### DATA RECORDS

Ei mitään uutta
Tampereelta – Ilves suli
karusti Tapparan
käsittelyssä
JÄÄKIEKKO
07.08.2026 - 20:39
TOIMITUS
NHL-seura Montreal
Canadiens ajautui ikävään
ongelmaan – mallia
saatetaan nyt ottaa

######

WHAT IS NEEDED —
When you reach the line containing "karusti Tapparan" in the listing, transcribe it and every line after it exactly, through the last line, and add nothing.

ANSWER SECTION —
karusti Tapparan
käsittelyssä
JÄÄKIEKKO
07.08.2026 - 20:39
TOIMITUS
NHL-seura Montreal
Canadiens ajautui ikävään
ongelmaan – mallia
saatetaan nyt ottaa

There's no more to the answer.